The city of Moscow will apply for grant money that, if received, would fund the construction of a roundabout at the intersection of West A and Baker streets and enhance safety for vehicles and pedestrians.
Moscow Senior Engineering Technician Nate Suhr presented the concept to the Moscow Transportation Commission Thursday at City Hall. The commission unanimously supported the grant application for the project.
The grant funding would come from Idaho’s Local Highway Safety Improvement Program, which Suhr described as essentially federal money made available to local jurisdictions for safety projects.
Moscow has received LHSIP grants in the past, including for the coming Third and Sixth streets safety improvement projects.
The estimated cost of the A-Baker intersection project is $750,000 to $800,000. The grant would fund 92.66 percent of the project, meaning the local match would need to cover the remaining $55,000 to $59,000 of the project. The project would be constructed in 2023.
LHSIP prioritizes disabling injury accidents, or Class A accidents, and fatal accidents.
Suhr said two disabling injury accidents involving pedestrians have occurred at the A-Baker intersection in the past five years. The intersection is on the northwest side of town amid a dense University of Idaho student population. No fatalities have occurred.
He said the intersection represents less than 1 percent of total crashes in the city, almost 7.5 percent of disabling injury crashes and more than 8.5 percent of pedestrian crashes.
Suhr said a cost-benefit analysis determines which projects are approved for grant funding.
“It’s on the low side of what we see funded but it’s definitely within that fundable range,” Suhr said.
The application is due Thursday.
The intersection receives heavy pedestrian traffic largely because of students traveling to and from campus and is also highly traveled by vehicles.
The design concept includes a roundabout in the center of the intersection and a splitter island, or raised traffic island that separates traffic in opposing directions of travel, on all four sides of the intersection.
The splitter islands would narrow the lanes and slow traffic, especially speeding vehicles coming down the A Street hill from both directions.

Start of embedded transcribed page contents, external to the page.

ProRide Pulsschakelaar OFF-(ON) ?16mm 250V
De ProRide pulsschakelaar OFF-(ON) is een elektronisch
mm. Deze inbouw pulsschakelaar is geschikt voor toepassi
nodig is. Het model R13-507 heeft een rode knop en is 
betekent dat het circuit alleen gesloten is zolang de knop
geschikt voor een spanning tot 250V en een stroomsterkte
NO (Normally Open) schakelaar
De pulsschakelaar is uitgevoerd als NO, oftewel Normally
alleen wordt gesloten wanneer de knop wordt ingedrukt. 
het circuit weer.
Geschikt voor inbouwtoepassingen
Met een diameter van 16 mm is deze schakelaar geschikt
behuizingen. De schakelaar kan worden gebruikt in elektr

“It’s down(hill) on both directions and it’s wide and people just blow through there,” Suhr said.
Suhr said the islands would be wide enough to serve as pedestrian refuge islands, so pedestrians would only be exposed in a crosswalk for as much as 12 feet before they reached the island, or essentially the middle of the street. The islands would eliminate some on-street parking.
Sidewalks on the edges of the roundabout and green strips or potentially tree lawns would also be installed, Suhr said.